◆ **Stored data**
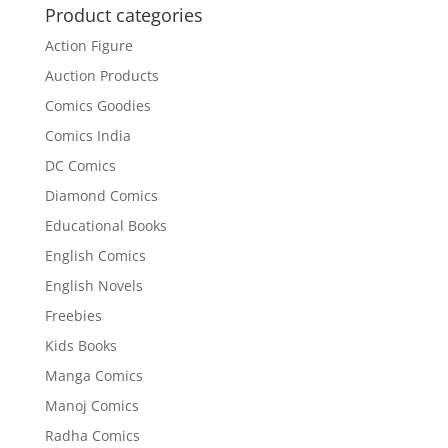
Product categories
Action Figure
Auction Products
Comics Goodies
Comics India
DC Comics
Diamond Comics
Educational Books
English Comics
English Novels
Freebies
Kids Books
Manga Comics
Manoj Comics
Radha Comics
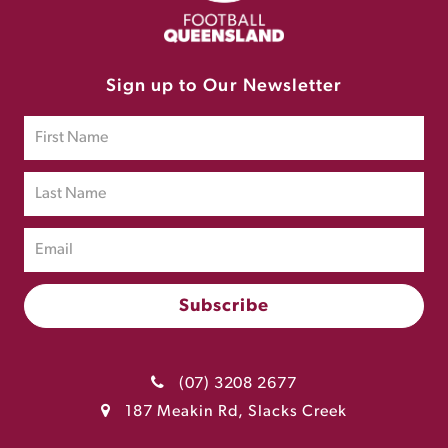
Sign up to Our Newsletter
(07) 3208 2677
187 Meakin Rd, Slacks Creek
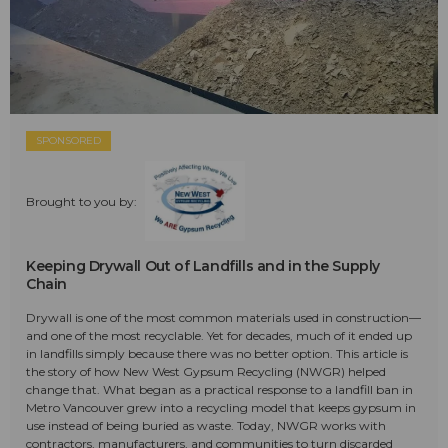
SPONSORED
Brought to you by:
Keeping Drywall Out of Landfills and in the Supply
Chain
Drywall is one of the most common materials used in construction—
and one of the most recyclable. Yet for decades, much of it ended up
in landfills simply because there was no better option. This article is
the story of how New West Gypsum Recycling (NWGR) helped
change that. What began as a practical response to a landfill ban in
Metro Vancouver grew into a recycling model that keeps gypsum in
use instead of being buried as waste. Today, NWGR works with
contractors, manufacturers, and communities to turn discarded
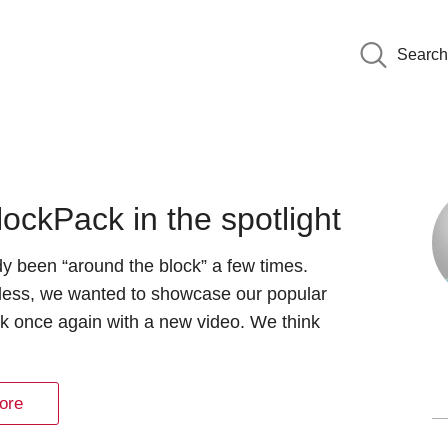
Search
ockPack in the spotlight
ady been “around the block” a few times.
less, we wanted to showcase our popular
k once again with a new video. We think
ore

◆ **Written task**
Put every line of text from the data into a JSON list of strings, with one string per line. Skip blank lines and leave the pictures out.

◆ **The completed task**
[
  "Product categories",
  "Action Figure",
  "Auction Products",
  "Comics Goodies",
  "Comics India",
  "DC Comics",
  "Diamond Comics",
  "Educational Books",
  "English Comics",
  "English Novels",
  "Freebies",
  "Kids Books",
  "Manga Comics",
  "Manoj Comics",
  "Radha Comics",
  "Sign up to Our Newsletter",
  "(07) 3208 2677",
  "187 Meakin Rd, Slacks Creek",
  "SPONSORED",
  "Brought to you by:",
  "Keeping Drywall Out of Landfills and in the Supply",
  "Chain",
  "Drywall is one of the most common materials used in construction—",
  "and one of the most recyclable. Yet for decades, much of it ended up",
  "in landfills simply because there was no better option. This article is",
  "the story of how New West Gypsum Recycling (NWGR) helped",
  "change that. What began as a practical response to a landfill ban in",
  "Metro Vancouver grew into a recycling model that keeps gypsum in",
  "use instead of being buried as waste. Today, NWGR works with",
  "contractors, manufacturers, and communities to turn discarded",
  "Search",
  "ockPack in the spotlight",
  "ady been “around the block” a few times.",
  "less, we wanted to showcase our popular",
  "k once again with a new video. We think",
  "ore"
]